Les Forces Progressistes du Changement (FPC) Mauritanie

Fin des opérations de rapatriement : entre satisfaction et regrets

Le président mauritanien Mohamed Ould Abdel Aziz a présidé dimanche dernier à Rosso, une cérémonie de clôture de l’opération qui a permis le rapatriement de plus de 20 000 réfugiés mauritaniens du Sénégal.Si pour l’homme fort de Nouakchott, cet événement constitue une fin heureuse d’une épreuve qui a failli ébranler la cohésion nationale, certains pensent que beaucoup reste encore pour le succès de ce long processus de retour, d’insertion dans la vie socioéconomique du pays.

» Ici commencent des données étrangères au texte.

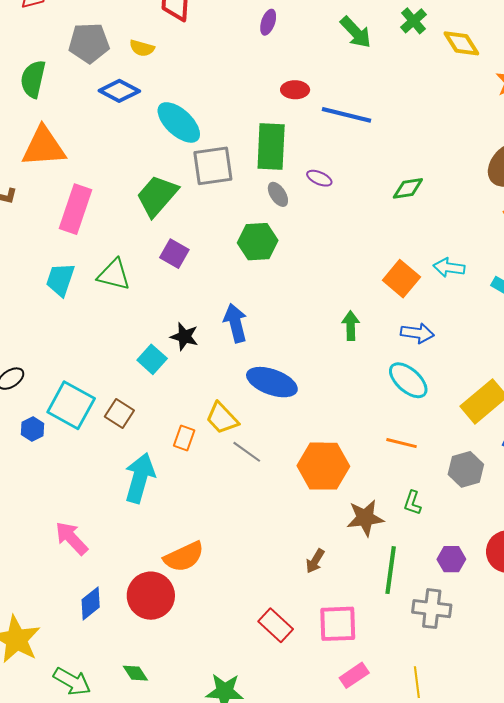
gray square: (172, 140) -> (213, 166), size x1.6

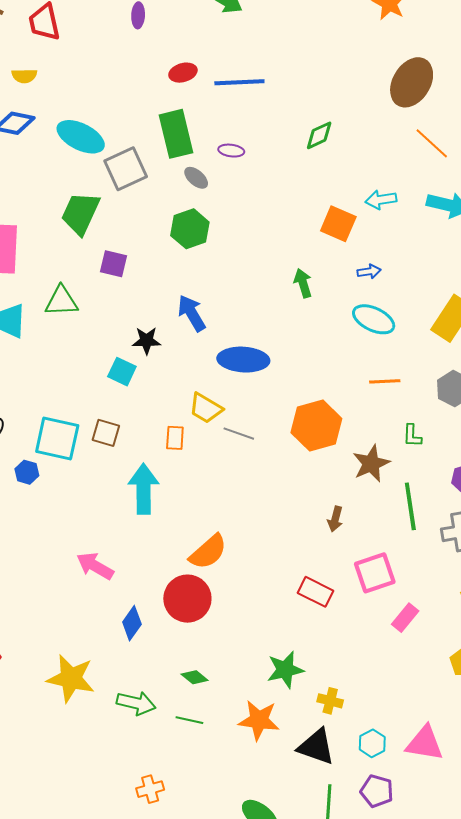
blue arrow: (417, 333) -> (369, 272), size x0.7

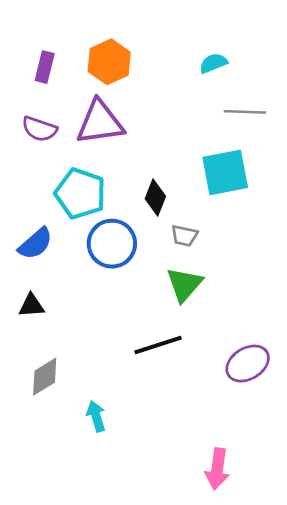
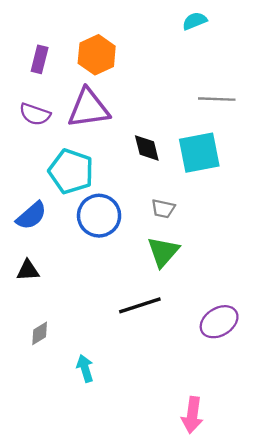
cyan semicircle: (213, 63) -> (195, 21), moved
black diamond: (155, 197) -> (147, 148), moved, turned -36
gray diamond: (45, 377) -> (40, 333), size x0.7

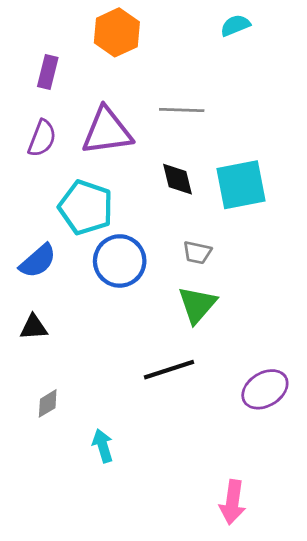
orange hexagon: (97, 55) -> (117, 32), moved
gray line: (217, 99) -> (182, 110), moved
purple semicircle: (35, 114) -> (42, 138), turned -88

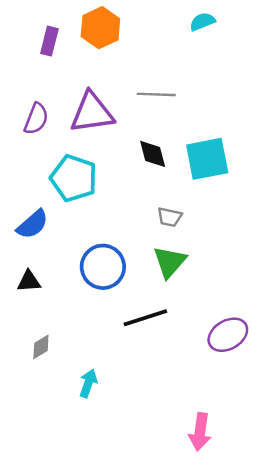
purple rectangle: (48, 72) -> (49, 41), moved
blue circle: (120, 261) -> (103, 267), moved
cyan arrow: (103, 446) -> (88, 383), turned 36

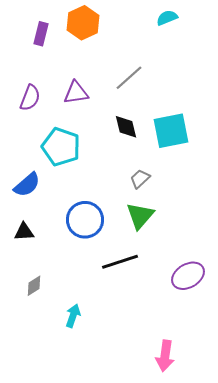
gray line: (156, 94) -> (129, 78), turned -44
purple triangle: (92, 113) -> (76, 93), size x0.7
gray trapezoid: (170, 217) -> (140, 179), turned 125

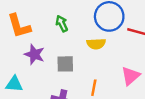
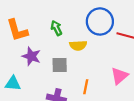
yellow semicircle: (96, 44) -> (78, 45), moved

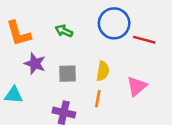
green arrow: (56, 28) -> (64, 31), turned -40
yellow semicircle: (78, 45) -> (103, 71), moved, turned -77

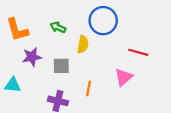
red line: (144, 40) -> (138, 52), moved
purple star: (35, 64) -> (32, 57), turned -30
yellow semicircle: (103, 71) -> (83, 44), moved

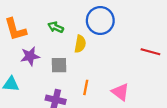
red line: (138, 52) -> (150, 52), moved
pink triangle: (124, 77) -> (120, 92), moved, turned -42

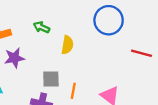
blue circle: (100, 21) -> (109, 20), moved
gray square: (59, 65) -> (51, 79), moved

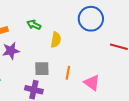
orange line: (73, 91) -> (68, 73), moved

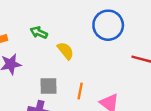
yellow semicircle: (56, 40) -> (65, 51), turned -49

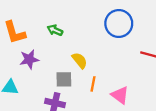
yellow semicircle: (65, 51) -> (80, 60), moved

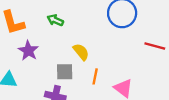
purple star: (29, 59) -> (28, 51), turned -30

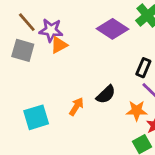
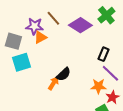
brown line: (27, 22) -> (53, 18), moved
black semicircle: (106, 95) -> (63, 74), moved
cyan square: (36, 117) -> (21, 62), moved

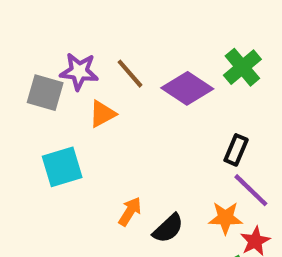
purple star: (34, 26) -> (79, 71), moved
gray square: (13, 41) -> (45, 93), moved
black semicircle: (63, 74) -> (168, 228), moved

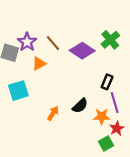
purple star: (79, 71) -> (27, 42), turned 30
purple line: (251, 190) -> (115, 102), turned 30
black semicircle: (168, 228) -> (80, 106), moved

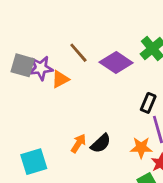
purple star: (27, 42) -> (41, 68), moved, turned 30
cyan square: (18, 91) -> (34, 162), moved
black semicircle: (80, 106) -> (101, 143), moved

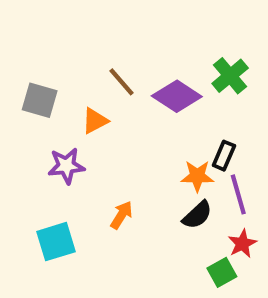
purple star: (41, 68) -> (66, 166), moved
black semicircle: (101, 143) -> (197, 215), moved
orange star: (141, 148) -> (197, 176), moved

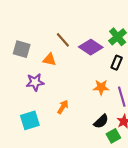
orange triangle: (95, 121) -> (49, 59), turned 40
black rectangle: (224, 156) -> (117, 63), moved
black semicircle: (197, 215) -> (101, 121), moved

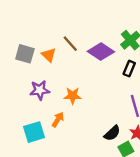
orange triangle: (49, 59) -> (49, 55), moved, turned 32
orange star: (101, 87) -> (73, 96), moved
orange arrow: (63, 107) -> (58, 120), moved

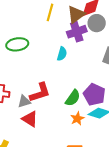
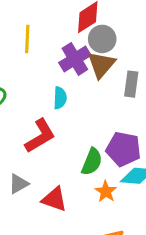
brown triangle: (76, 14) -> (101, 65), moved
red L-shape: (40, 93) -> (40, 136), moved
red triangle: (30, 119) -> (54, 199), moved

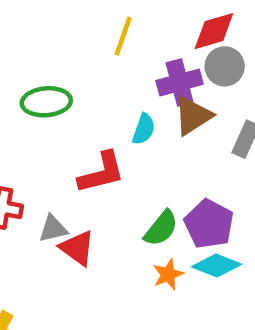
brown triangle: (101, 65) -> (193, 116), moved
red triangle: (54, 199) -> (77, 248), moved

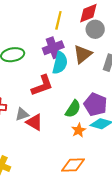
yellow line: (123, 36) -> (58, 20), moved
purple cross: (180, 82) -> (53, 48), moved
cyan semicircle: (144, 129) -> (60, 63), size x1.5

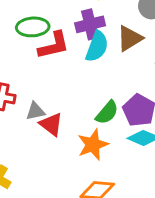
red L-shape: (42, 85) -> (54, 45), moved
orange star: (79, 130) -> (93, 145), moved, size x1.5

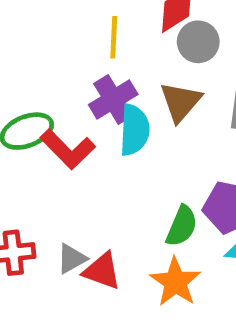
red L-shape: (54, 45) -> (68, 149), turned 76

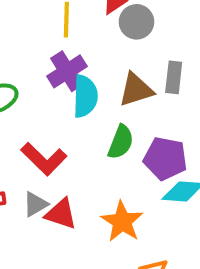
brown triangle: (181, 102) -> (136, 90), moved, turned 33
red L-shape: (68, 149) -> (44, 159), moved
green semicircle: (182, 226) -> (121, 142), moved

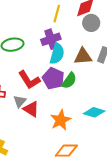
purple pentagon: (165, 159) -> (53, 78), moved
gray triangle: (35, 204) -> (20, 101), turned -32

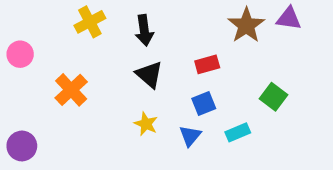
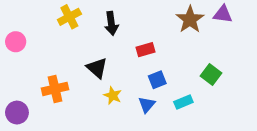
red rectangle: (207, 64) -> (145, 50), moved
black triangle: (149, 75) -> (97, 68), moved
orange cross: (71, 90) -> (55, 89), moved, turned 30

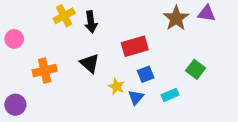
black arrow: (111, 23) -> (91, 22), moved
red rectangle: (145, 50) -> (135, 46), size x1.5
orange cross: (55, 89) -> (45, 71), moved
yellow star: (113, 95) -> (116, 86), moved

Au cours d’une conférence de presse organisée dimanche dernier, le haut commissaire des Nations unies pour les réfugiés (HCR), António Guterres s’est félicité d’avoir assisté à une cérémonie émouvante « pendant laquelle nous avons célébré ensemble la clôture du rapatriement volontaire, organisé des mauritaniens qui étaient au Sénégal. Ils sont revenus dans la sécurité et la dignité chez eux ». Et d’ajouter : « grâce au travail conjoint des gouvernements mauritanien et sénégalais avec l’appui du HCR, nous avons réussi à faire rentrer chez eux plus de 24 000 mauritaniens qui vont participer à la construction du futur de leur pays. » Il a ajouté « je tiens surtout à féliciter le gouvernement mauritanien pour ce programme de réintégration de tous ces mauritaniens dans leur pays. »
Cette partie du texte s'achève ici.